Green bonds, until very recently a niche product, are gaining in prominence as the market grows above $500bn (€369bn).

But this currently masks a lack of diversity, as bonds are largely issued by state-backed firms or state-backed investment funds.

As the ‘Bonds and Climate Change’ report by the Climate Bonds Initiative has found, private-sector issuance of climate-related bonds has not matched state-guaranteed issuance since 2005 – although activity in 2014 came close to that level.

An initiative to establish clear guidelines on what can be regarded as a property-backed climate bond could soon diversify the market further, allowing investors wider access to asset-backed issuances.

The proposed standards would cover investment in commercial and residential property and hope to bring about the scale of investment “needed to drive significant improvements in the building environment”, according to the Climate Bonds Green Property Working Group.

The initiative, which would limit accredited climate bond issuance to the top 15% of any regional market, based on a building’s ability cut emissions, has backing from a number of large institutions.

Sander Paul van Tongeren, executive director of the Global Real Estate Sustainability Benchmark and head of sustainability real estate and infrastructure at Dutch manager APG, joined the initiative’s technical working group this summer.

At the moment, the market is the “dull green market – just how pension funds and insurance funds like it”, according to Sean Kidney, chief executive of the Climate Bond Initiative.

Activity in the shape of high-profile, state-backed initiatives will only pique the interest of the pension sector in the market, with the UK Green Investment Bank (GIB) seeking capital to launch a £1bn (€1.3bn) wind-farm fund, the first step towards the launch of a standalone fund-management entity.

Similarly, Germany’s Kreditanstalt für Wiederaufbau saw significant interest in the debt funding it would put towards renewable energy projects. The development bank would, like the GIB, demonstrate the carbon reduction achieved by the investment, with its reputation in the market resulting in €1.5bn of debt being issued, rather than the initially announced €1bn.
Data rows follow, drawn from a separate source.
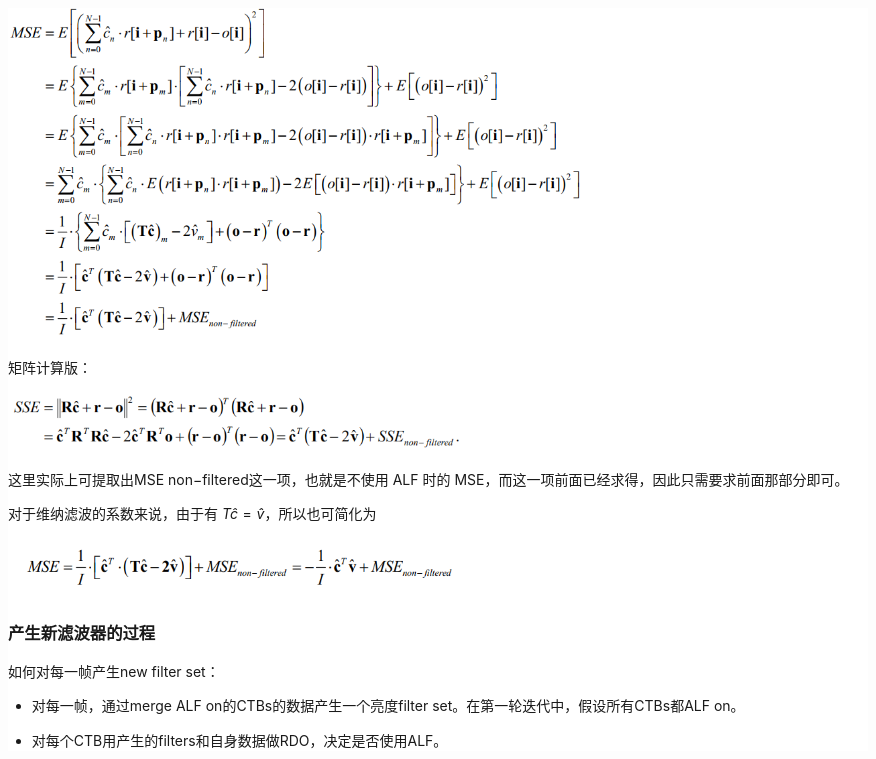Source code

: <img src="/img/VVC/alfc14.png" style="zoom:67%;" />

矩阵计算版：

<img src="/img/VVC/alfc15.png" style="zoom:67%;" />

这里实际上可提取出MSE non−filtered这一项，也就是不使用 ALF 时的 MSE，而这一项前面已经求得，因此只需要求前面那部分即可。

对于维纳滤波的系数来说，由于有 $T \hat c = \hat v$，所以也可简化为

<img src="/img/VVC/alfc16.png" style="zoom:67%;" />

### 产生新滤波器的过程

如何对每一帧产生new filter set：

- 对每一帧，通过merge ALF on的CTBs的数据产生一个亮度filter set。在第一轮迭代中，假设所有CTBs都ALF on。


- 对每个CTB用产生的filters和自身数据做RDO，决定是否使用ALF。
Despite the investable universe for bonds measuring nearly $78bn (€68bn), the market is still too shallow to offer indices.

Bridget Boulle, co-author of the aforementioned Climate Bond report, says that despite such high-profile issuances, the main problem for investors is discovering the product.

There is still work to do on discovering and identifying the product, and then packaging it in a way that excites investors – especially institutions. Boulle thinks indexes will be the main way of discovery for now, rather than being a benchmark for investors to use.

“I’m not sure there is enough large and liquid products around to be a really viable investment, but, when we are there, it will be even easier for institutions,” she said. “That’s the next step in a few years’ time.”

For now, investors will have to contend with acquiring stakes in the expansion of the Chinese railway, as the People’s Republic is currently the largest single issuer of bonds – deemed low carbon – through China Railway Corporation.

But the growing importance of climate finance, the need to upgrade existing housing assets as firmer regulations on sustainability take hold, and the European Union’s emphasis on sustainability of project bond initiatives should offer investors further opportunities in future.